SuarA: Nurul Ilmi Idrus
Perselingkuhan adalah istilah populer dan semakin populer belakangan yang merujuk pada perbuatan pengkhianatan terhadap pasangan. Meskipun perselingkuhan dapat terjadi pada pacaran, kolom ini berfokus pada perselingkuhan dalam perkawinan yang trennya juga dinamis.
Di masa lampau tren perselingkuhan terjadi antara seorang suami dan seorang perempuan lajang atau seorang istri dengan laki-laki lajang. Tren ini kemudian berubah menjadi perselingkuhan antara seorang suami dan seorang janda atau seorang istri dan seorang duda. Kini, tren perselingkuhan terjadi antara seorang suami dan istri orang atau seorang istri dan suami orang. Artinya, tren perselingkuhan ini terjadi antara orang-orang yang masing-masing memiliki pasangan dalam perkawinan.
Survei yang dilakukan oleh Just Dating pada tahun 2024 menunjukkan bahwa Indonesia menduduki peringkat kedua (40%) setelah Thailand (50%) di Asia sebagai negara yang memiliki kasus perselingkuhan tertinggi. Data juga menunjukkan bahwa lebih banyak perempuan yang berselingkuh daripada laki-laki, padahal ketika orang berbicara tentang perselingkuhan, orang cenderung berasumsi bahwa yang berselingkuh adalah suami.

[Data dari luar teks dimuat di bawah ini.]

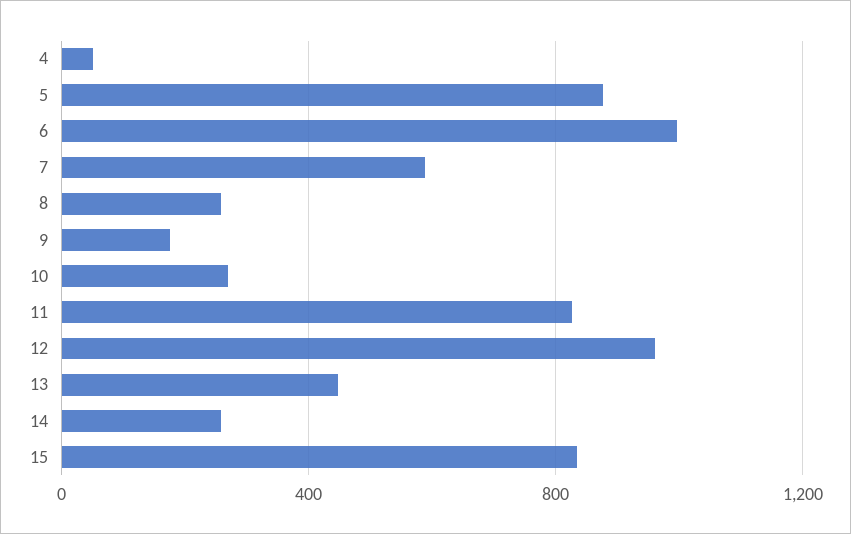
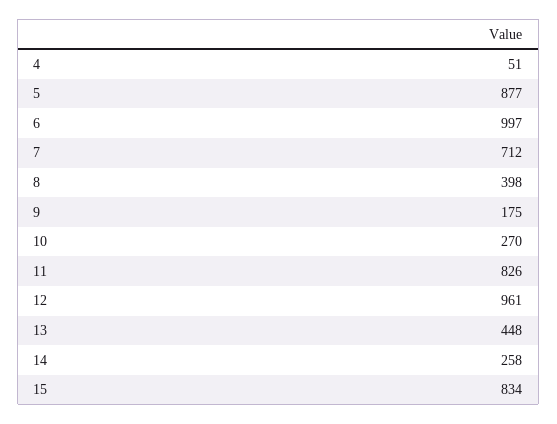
  {
    "4": 51,
    "5": 877,
    "6": 997,
-   "7": 600,
+   "7": 712,
-   "8": 250,
+   "8": 398,
    "9": 175,
    "10": 270,
    "11": 826,
    "12": 961,
    "13": 448,
    "14": 258,
    "15": 834
  }

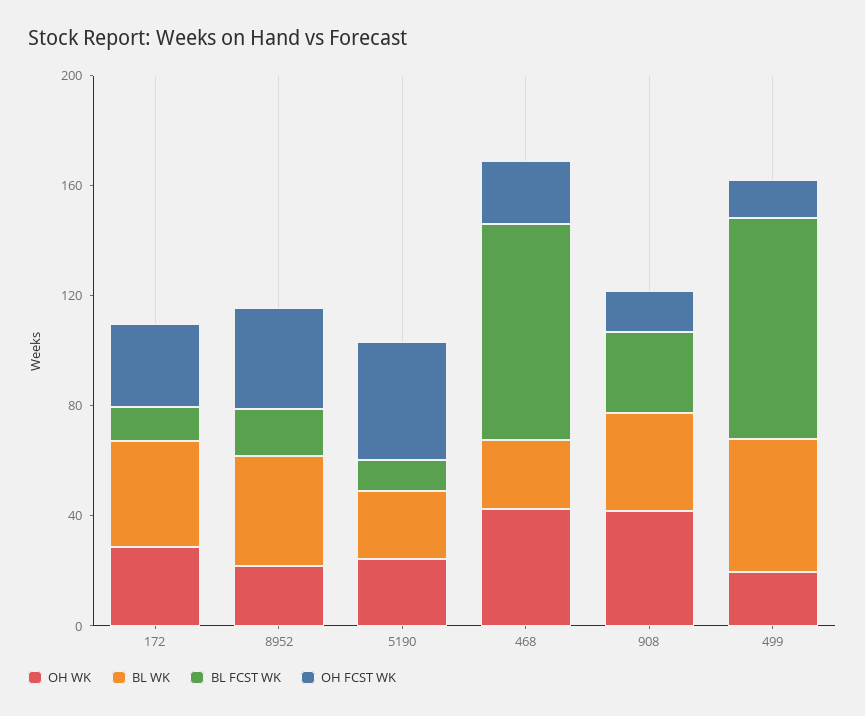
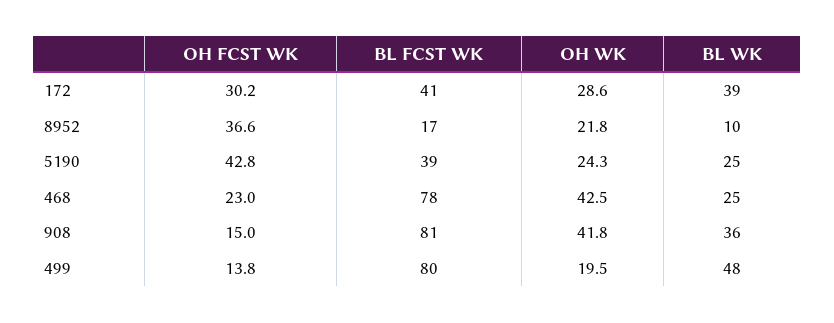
  {
    "OH WK": {
      "172": 28.6,
      "8952": 21.8,
      "5190": 24.3,
      "468": 42.5,
      "908": 41.8,
      "499": 19.5
    },
    "BL WK": {
      "172": 39,
-     "8952": 40,
+     "8952": 10,
      "5190": 25,
      "468": 25,
      "908": 36,
      "499": 48
    },
    "BL FCST WK": {
-     "172": 10,
+     "172": 41,
      "8952": 17,
-     "5190": 10,
+     "5190": 39,
      "468": 78,
-     "908": 30,
+     "908": 81,
      "499": 80
    },
    "OH FCST WK": {
      "172": 30.2,
      "8952": 36.6,
      "5190": 42.8,
      "468": 23,
      "908": 15,
      "499": 13.8
    }
  }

Suami ketika berselingkuh umumnya ia tetap ingin mempertahankan istrinya, perempuan selingkuhannya hanya sebagai tempat persinggahan. Ini tergambarkan dalam series “Layangan Putus.” Aris (sang suami) menyelingkuhi istrinya (Keenan). Aris tak ingin menceraikan istrinya, tapi juga tak ingin meninggalkan selingkuhannya (Lydia). Ini mengindikasikan egoisme laki-laki karena menginginkan istri dan selingkuhannya, sekaligus mengorbankan keduanya. Di satu sisi, Keenan korban perasaan atas pengkhianatan suaminya dan menimbulkan konflik di antara keduanya. Di sisi lain, Lydia juga tak kunjung mendapatkan kepastian kapan akan dinikahi, sementara perselingkuhan tersebut telah dibumbui dengan perzinahan. Perselingkuhan dan perzinahan memang ibarat dua sisi mata uang yang tak terpisahkan.
Perempuan selingkuhan seperti ini disebut sebagai perebut laki orang (pelakor). Meski ada istilah perebut istri orang (pebinor), istilah pebinor kalah populer dibandingkan pelakor. Ini mengindikasikan bahwa stigma terhadap pelakor lebih keras dibandingkan dengan stigma terhadap pebinor, meski keduanya adalah penghianat atas pasangan masing-masing. Ini karena di Indonesia, ketika terjadi perselingkuhan, masyarakat lebih bersikap lebih permisif jika perselingkuhan dilakukan oleh suami dibandingkan jika perselingkuhan dilakukan oleh istri.
Tapi, kenapa kini pelaku perselingkuhan berselingkuh dengan orang yang juga memiliki pasangan? Ini karena berselingkuh dengan istri orang dianggap lebih menantang, apa lagi jika perempuan tersebut adalah mantan pacarnya. Pelakor kekinian juga identik dengan perempuan yang berani: berani memunculkan dirinya, berani merendahkan istri selingkuhannya, berani playing victim, berani menuntut banyak seakan ialah yang paling berhak atas segalanya. Ia ingin unjuk gigi, namun yang ditunjukkan adalah kualitasnya sebagai perempuan murahan. Hanya perempuan murahan yang berkemampuan untuk menjadi pelakor dan mengambil hak istri dan anak dari selingkuhannya, dan hanya suami murahan yang mau berselingkuh dengan perempuan murahan. Artinya, pelaku perselingkuhan sama-sama permisif (jika hanya satu pihak, namanya masturbasi), murahan (karena keduanya banting harga), dan dilakukan dengan kesadaran penuh (bukan kekhilafan karena khilaf itu by accident, bukan by consent).
What is more, perselingkuhan menimbulkan trauma yang mendalam pada diri istri dan anak dalam rumah tangga tersebut, dan itu akan terungkit terus sepanjang masa karena perempuan adalah “ahli sejarah.” Istri yang diselingkuhi “berbahaya” karena ucapannya (dalam keadaan sakit hati) adalah do’a, dan ini menjadi penghambat rezeki. Sebaliknya, suami yang berselingkuh dan kemudian dimaafkan akan cenderung mengulanginya, ibarat narkoba, sekali coba, lama-lama menjadi adiksi, kecuali jika sang suami bertobat nasuha. Gitu kan?